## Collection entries
------------

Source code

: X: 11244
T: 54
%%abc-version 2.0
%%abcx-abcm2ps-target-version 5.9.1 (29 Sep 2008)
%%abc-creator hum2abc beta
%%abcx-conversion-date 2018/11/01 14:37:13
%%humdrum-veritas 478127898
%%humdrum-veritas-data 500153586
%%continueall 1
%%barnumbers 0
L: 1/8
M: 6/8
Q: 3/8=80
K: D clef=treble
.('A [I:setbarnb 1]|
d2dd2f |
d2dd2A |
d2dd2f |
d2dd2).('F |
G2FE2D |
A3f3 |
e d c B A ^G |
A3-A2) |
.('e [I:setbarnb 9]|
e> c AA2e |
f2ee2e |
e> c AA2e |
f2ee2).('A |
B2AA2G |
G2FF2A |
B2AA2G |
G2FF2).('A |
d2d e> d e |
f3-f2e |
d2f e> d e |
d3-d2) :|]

------------

Would you copy every line of the entries in which "humdrum" appears?

%%humdrum-veritas 478127898
%%humdrum-veritas-data 500153586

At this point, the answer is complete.